** Information given **

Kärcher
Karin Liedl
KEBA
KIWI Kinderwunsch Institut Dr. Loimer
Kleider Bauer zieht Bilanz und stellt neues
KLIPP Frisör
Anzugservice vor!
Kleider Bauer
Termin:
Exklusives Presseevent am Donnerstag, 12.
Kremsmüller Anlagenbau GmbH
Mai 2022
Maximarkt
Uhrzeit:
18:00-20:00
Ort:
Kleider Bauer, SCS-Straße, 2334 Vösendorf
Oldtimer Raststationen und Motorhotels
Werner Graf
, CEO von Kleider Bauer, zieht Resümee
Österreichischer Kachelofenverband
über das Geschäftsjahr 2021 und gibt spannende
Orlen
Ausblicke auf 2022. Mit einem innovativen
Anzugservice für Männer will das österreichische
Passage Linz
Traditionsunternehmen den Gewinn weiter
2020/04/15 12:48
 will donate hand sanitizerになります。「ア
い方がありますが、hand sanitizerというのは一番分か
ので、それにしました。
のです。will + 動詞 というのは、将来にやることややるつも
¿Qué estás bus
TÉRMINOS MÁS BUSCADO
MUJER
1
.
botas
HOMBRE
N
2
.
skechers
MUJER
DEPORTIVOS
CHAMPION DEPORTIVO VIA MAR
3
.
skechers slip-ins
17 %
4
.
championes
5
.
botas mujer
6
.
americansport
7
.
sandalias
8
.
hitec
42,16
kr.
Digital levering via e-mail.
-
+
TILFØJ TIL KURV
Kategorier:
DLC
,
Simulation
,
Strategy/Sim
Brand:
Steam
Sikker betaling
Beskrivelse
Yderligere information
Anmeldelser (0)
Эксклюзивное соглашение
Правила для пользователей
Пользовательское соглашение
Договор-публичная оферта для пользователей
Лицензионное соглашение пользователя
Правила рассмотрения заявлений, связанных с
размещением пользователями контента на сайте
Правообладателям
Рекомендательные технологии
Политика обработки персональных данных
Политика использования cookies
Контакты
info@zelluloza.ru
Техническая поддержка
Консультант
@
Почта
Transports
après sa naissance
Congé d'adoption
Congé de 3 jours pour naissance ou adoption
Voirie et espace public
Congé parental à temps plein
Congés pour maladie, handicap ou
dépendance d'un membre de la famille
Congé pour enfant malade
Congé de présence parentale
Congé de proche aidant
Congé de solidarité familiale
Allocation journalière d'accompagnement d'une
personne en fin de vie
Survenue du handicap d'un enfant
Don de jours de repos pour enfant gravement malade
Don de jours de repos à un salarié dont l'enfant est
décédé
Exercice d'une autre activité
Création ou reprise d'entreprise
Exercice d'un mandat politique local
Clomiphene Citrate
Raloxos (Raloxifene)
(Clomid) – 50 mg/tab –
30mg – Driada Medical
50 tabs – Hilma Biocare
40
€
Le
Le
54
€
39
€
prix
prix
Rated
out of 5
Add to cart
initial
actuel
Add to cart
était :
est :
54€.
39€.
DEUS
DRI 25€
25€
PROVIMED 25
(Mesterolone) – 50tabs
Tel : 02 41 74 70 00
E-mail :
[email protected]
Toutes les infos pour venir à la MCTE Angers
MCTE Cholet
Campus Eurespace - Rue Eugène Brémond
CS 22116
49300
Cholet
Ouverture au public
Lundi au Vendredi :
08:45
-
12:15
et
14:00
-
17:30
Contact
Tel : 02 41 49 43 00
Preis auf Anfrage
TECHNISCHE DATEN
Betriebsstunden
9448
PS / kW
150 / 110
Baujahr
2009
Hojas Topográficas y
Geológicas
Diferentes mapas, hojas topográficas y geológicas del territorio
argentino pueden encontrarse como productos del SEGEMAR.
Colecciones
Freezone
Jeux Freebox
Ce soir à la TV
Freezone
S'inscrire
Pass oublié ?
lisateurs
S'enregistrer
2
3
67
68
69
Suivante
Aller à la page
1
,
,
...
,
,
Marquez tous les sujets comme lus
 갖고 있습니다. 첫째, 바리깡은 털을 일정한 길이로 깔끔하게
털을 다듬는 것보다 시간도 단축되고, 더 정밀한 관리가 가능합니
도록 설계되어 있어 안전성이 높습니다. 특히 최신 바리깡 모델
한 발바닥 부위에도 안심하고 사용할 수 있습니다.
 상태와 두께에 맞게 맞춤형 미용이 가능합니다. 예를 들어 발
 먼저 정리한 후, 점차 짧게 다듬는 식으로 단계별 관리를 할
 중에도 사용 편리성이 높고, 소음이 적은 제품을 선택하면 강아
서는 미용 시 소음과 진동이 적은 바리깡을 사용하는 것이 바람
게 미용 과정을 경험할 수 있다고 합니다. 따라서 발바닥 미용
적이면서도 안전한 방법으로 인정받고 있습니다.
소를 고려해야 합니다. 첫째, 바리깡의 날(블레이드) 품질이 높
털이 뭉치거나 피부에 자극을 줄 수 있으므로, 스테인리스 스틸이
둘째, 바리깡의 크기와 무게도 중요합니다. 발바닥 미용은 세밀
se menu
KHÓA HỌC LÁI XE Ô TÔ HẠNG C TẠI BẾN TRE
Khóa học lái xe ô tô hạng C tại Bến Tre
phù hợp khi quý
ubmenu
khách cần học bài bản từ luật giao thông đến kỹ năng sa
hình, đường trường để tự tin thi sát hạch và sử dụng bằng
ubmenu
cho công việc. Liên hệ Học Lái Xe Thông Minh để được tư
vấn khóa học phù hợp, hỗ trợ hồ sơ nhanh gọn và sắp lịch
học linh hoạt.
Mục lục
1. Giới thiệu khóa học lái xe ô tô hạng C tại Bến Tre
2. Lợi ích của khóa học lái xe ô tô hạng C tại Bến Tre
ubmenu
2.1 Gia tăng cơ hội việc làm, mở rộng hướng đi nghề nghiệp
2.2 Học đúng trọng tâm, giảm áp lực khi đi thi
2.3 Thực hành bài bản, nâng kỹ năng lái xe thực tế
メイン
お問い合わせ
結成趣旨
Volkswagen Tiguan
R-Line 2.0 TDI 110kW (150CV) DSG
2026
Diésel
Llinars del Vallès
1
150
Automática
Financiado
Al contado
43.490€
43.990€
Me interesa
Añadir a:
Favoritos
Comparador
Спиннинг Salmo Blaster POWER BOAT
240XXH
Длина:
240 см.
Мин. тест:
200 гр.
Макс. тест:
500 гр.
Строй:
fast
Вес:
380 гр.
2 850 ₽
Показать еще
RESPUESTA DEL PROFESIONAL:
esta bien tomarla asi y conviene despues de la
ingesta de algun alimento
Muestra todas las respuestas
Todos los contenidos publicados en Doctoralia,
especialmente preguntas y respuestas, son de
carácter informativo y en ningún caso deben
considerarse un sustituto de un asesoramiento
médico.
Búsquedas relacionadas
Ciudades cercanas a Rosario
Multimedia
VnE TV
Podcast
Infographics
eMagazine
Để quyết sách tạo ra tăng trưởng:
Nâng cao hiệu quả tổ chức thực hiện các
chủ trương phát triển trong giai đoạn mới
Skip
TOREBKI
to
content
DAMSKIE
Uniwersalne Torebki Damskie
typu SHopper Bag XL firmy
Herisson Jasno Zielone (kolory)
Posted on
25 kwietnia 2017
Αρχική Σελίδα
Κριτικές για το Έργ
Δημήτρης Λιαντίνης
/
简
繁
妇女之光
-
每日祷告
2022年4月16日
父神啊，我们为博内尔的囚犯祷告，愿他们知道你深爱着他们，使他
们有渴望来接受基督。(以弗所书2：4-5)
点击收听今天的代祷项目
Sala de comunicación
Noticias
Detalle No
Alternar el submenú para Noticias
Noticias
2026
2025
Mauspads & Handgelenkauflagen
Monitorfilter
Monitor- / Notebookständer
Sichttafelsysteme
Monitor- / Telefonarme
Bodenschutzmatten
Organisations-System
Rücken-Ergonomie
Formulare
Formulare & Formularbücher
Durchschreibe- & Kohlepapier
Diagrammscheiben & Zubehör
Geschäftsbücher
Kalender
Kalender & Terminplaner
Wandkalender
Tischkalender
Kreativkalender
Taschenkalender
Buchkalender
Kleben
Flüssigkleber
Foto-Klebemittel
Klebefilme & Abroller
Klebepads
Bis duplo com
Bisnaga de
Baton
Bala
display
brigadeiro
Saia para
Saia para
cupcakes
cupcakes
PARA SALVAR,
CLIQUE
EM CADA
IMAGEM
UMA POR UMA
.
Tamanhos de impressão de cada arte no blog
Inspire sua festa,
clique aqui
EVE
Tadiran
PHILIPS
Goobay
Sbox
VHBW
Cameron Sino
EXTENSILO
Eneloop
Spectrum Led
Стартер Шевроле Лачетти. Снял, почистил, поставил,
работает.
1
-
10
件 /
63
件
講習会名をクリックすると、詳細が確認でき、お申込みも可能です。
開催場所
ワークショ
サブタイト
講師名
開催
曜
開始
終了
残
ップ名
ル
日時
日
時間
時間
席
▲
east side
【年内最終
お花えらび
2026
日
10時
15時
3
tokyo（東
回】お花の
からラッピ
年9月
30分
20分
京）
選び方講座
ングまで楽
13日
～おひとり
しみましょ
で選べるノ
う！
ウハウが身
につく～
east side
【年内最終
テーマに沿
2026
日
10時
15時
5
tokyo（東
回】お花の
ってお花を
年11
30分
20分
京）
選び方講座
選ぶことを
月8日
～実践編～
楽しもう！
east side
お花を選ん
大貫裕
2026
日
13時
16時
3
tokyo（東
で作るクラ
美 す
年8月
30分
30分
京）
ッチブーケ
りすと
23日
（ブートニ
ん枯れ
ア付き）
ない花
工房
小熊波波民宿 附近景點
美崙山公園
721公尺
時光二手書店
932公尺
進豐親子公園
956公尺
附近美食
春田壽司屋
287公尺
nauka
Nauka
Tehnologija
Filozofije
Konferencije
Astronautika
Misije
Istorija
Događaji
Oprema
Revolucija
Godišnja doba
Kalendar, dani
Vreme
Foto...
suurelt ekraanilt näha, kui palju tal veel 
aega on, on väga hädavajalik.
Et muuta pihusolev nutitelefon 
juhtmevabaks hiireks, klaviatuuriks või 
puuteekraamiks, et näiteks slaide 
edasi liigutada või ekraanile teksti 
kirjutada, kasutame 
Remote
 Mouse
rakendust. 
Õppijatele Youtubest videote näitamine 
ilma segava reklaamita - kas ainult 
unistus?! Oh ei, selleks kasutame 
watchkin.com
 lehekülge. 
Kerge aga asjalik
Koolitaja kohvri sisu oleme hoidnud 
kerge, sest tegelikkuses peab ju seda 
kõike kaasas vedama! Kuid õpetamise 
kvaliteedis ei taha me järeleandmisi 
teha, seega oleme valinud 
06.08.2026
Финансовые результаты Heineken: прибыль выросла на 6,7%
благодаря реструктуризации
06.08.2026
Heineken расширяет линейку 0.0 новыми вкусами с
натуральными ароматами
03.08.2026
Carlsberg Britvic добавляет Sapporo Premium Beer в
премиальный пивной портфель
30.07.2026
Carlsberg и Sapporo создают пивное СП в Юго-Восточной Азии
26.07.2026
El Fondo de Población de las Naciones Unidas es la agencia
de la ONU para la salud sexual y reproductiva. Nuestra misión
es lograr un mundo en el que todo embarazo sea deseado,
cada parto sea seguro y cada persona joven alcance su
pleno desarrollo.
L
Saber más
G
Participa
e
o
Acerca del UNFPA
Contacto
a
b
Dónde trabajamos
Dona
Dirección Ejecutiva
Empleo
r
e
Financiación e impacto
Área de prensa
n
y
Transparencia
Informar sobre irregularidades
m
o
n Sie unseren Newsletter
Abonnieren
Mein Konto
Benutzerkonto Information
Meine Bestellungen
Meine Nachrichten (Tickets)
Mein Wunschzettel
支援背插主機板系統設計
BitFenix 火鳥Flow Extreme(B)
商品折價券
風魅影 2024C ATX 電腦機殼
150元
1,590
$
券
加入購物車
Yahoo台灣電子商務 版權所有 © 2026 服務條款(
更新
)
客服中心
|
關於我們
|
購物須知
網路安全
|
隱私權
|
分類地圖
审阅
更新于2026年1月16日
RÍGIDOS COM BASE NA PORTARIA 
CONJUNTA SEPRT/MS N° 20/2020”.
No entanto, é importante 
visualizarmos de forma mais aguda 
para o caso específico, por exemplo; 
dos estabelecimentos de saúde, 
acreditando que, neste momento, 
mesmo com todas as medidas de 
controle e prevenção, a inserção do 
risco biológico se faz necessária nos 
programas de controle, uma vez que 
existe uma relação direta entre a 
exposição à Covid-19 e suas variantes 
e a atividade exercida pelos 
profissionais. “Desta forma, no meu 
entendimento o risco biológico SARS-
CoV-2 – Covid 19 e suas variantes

** Work item **
Copy each line of the entries in which the string "respuestas" is found.

** Response to the task **
Muestra todas las respuestas
especialmente preguntas y respuestas, son de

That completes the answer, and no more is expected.